Her boss, Scott Moore, told her to step outside so they could talk.

“I had holes in my shoes,” Harrelson said. “I was really scared because I thought I was going to lose my job.”

Moore walked her up the street to a place that was selling shoes. He took Harrelson inside and bought her a pair. That’s when Harrelson knew she worked in an amazing place.

Almost two years later, Moore partnered with Harrelson to open the fourth Maple Street Biscuit in Murray Hill. A career restaurant worker, it had been Harrelson’s dream to have her own store.

“I’ve been given a great opportunity, but that opportunity is not why I stayed,” Harrelson said. “It’s because of what I’ve learned by being a part of this.”

If restaurants today are “destinations” designed to give customers “an experience,” then Maple Street Biscuit delivers the experience of getting back to being a community.

The restaurant that serves “Southern comfort food with a modern twist” has four locations and is on track to open three more.

For all of the stores, Moore partnered with someone who needed an opportunity — a church member, a good employee, a friend.

“I know people sometimes start restaurants with the idea of, ‘We’ll go out and franchise it, or go public.’ That really has not been part of the plan,” he said.

Moore’s growth strategy is simpler, less business mogul and more Stephen Covey.

It’s help people, serve others, be part of the community.

For Maple Street Biscuit’s customers, this is how it works:

There are no hidden agendas or gimmicks. Meals are priced at $5, $6 and $7, instead of $5.25 or $5.95. There are no add-on charges, no tips and customers are invited to bus their own tables.

A row of coffee cups lines the counter wall, so people can help themselves to a cup and pay later, via an honor system.

“One guy at the beach couldn’t believe it,” Moore said. “He sat for an hour and a half one Saturday, watching to see if anyone would steal a cup.”

Also, Moore picks locations with an eye toward urban revitalization — dark corners, with buildings that have been empty for a year or two. They’re typically a good fit for the company’s brand of building a community space with a retro-industrial feel.

Moore didn’t expect to expand Maple Street Biscuit after the first store. When others approached him about it, he offered them partnerships.

“I talked with them about a franchise model, and they were much more interested in somebody being there with them,” Moore said. “(They) didn’t have the money you need to buy a franchise.
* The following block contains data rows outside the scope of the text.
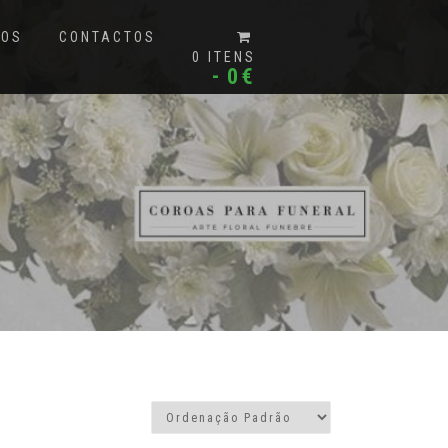
MOS
CONTACTOS
0 ITENS
0€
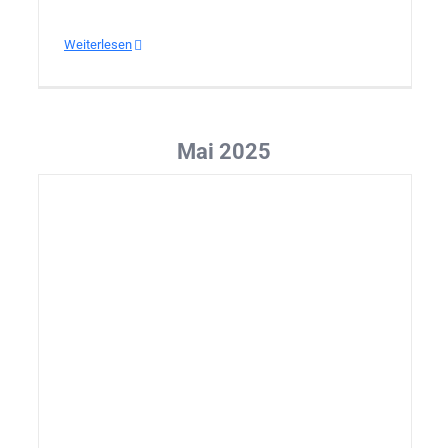
Weiterlesen
Mai 2025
Not in the next 10 years would they have that kind of money.”

Moore opened the first Maple Street Biscuit in San Marco two years ago with partner Gus Evans. A year before that Moore, a 20-year grocery business veteran, had been vice president of training and operations at Winn-Dixie. Then Bi-Lo bought the company.

Bi-Lo offered him another job at the same pay, but he would have had to go from managing a team of 170 people across 11 states to just five people.

“I had to decide whether I wanted to just coast into glory or do something that would have more of an impact on people’s lives,” he said.

Moore took a leap of faith and left.

He got the idea for a biscuit company from a restaurant in Portland, Ore., but updated the brand from traditional ingredients to some unusual ones — goat cheese, pepper jelly and pecan wood-smoked bacon. That’s the “modern twist.”

The menu looks like 20 different ways to make a sandwich from fried chicken, but the recipes don’t disappoint. They include flaky but firm biscuits, wood-smoked bacon, maple syrup and some very peppery sausage gravy.

The recipes also were born of a community effort.

Moore and his founding team invited church members to weekly taste tests for five months. Ever the business analyst, Moore had everyone rate the recipes on spreadsheets. The crowd-sourcing worked.

“None of us even had a culinary background,” Moore said.